The wet product was re-crystallized from a mixture of ethyl acetate and heptane (1.3:1, total 1110 ml) and dried for 2 h at 100°C to afford the desired product, nateglinide, as a white solid with purity >99.7%. Yield 63%.
Having thus described the invention with reference to particular preferred embodiments and illustrative examples, those in the art may appreciate modifications to the invention as described and illustrated that do not depart from the spirit and scope of the invention as disclosed in the specification. The Examples are set forth to aid in understanding the invention but are not intended to, and should not be construed to, limit its scope in any way. The examples do not include detailed descriptions of conventional methods. Such methods are well known to those of ordinary skill in the art and are described in numerous publications. All references mentioned herein are incorporated in their entirety.

WE CLAIM:
1. A process for preparing trans-4-isopropylcyclohexane acid chloride comprising the step of combining trans-4-isopropylcyclohexane carboxylic acid with thionyl chloride in the presence of a C1 to a C6 organic amide, optionally in the presence of a solvent of the kind such as herein described, with about 1 to about 5 acid equivalents of thionyl chloride, from about 0.05% to about 10% weight of the amide to the acid, at a temperature from about minus 10°C to about 80°C, and the reaction mixture may be optionally maintained for few hours to obtain trans-4-isopropylcyclohexane acid chloride substantially free such as herein described of its corresponding cis isomer.
2. The process as claimed in claim 1, wherein the said process optionally comprises the step of recovering the trans-4-isopropylcyclohexane acid chloride.

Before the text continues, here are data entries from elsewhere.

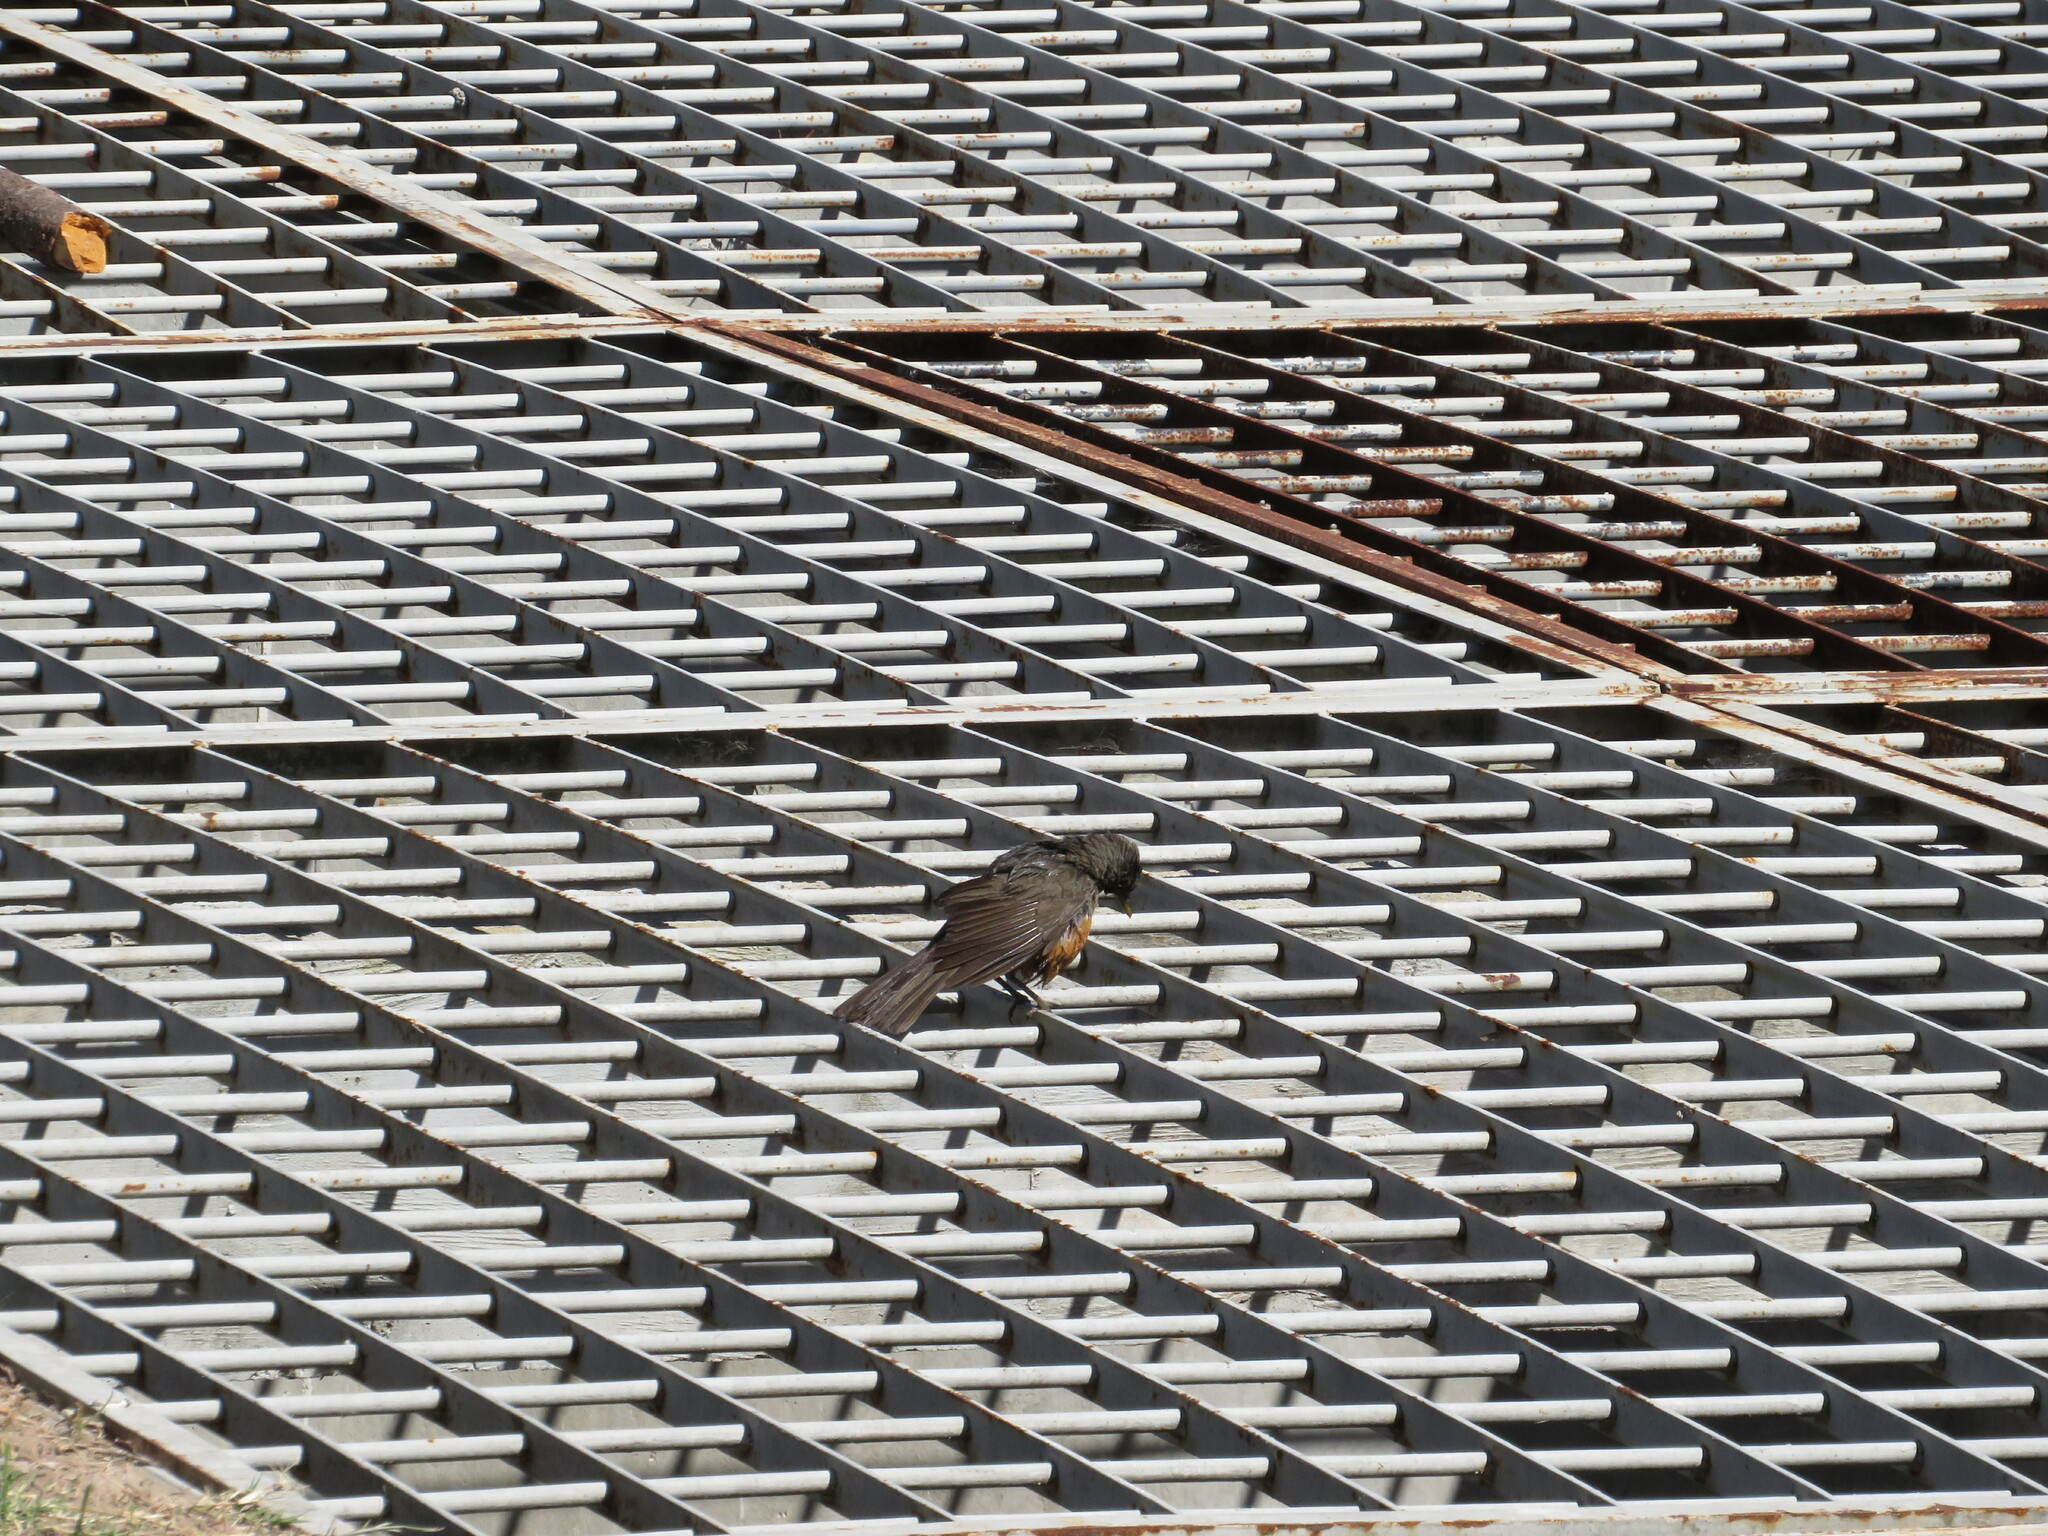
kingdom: Animalia
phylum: Chordata
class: Aves
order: Passeriformes
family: Turdidae
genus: Turdus
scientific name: Turdus rufiventris
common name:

3. The process as claimed in claim 1 or 2, wherein the combining is carried out at a temperature of from about 10°C to about 60°C.
4. The process as claimed in claim 1 or 2, wherein the ratio of the cis isomer is less than about 0.03% weight to weight to the trans isomer.
5. The process as claimed in claim 1, 2 or 3, wherein the said combining results in a reaction mixture that is maintained for about 1 hour to about 5 hours.
6. The process as claimed in claim 1, 2, 3 or 4, wherein the said solvent is selected from the group consisting of aromatic and saturated hydrocarbons, esters and ethers.
7. The process as claimed in claim 1, 2, 3, 4 or 5, wherein the organic amide is selected from the group consisting of N,N-
dimethylacetamide, N-methylpyrrolidone and N,N- dimethylformamide.
8. The process as claimed in claim 6, wherein the amide is N, N-dimethylformamide.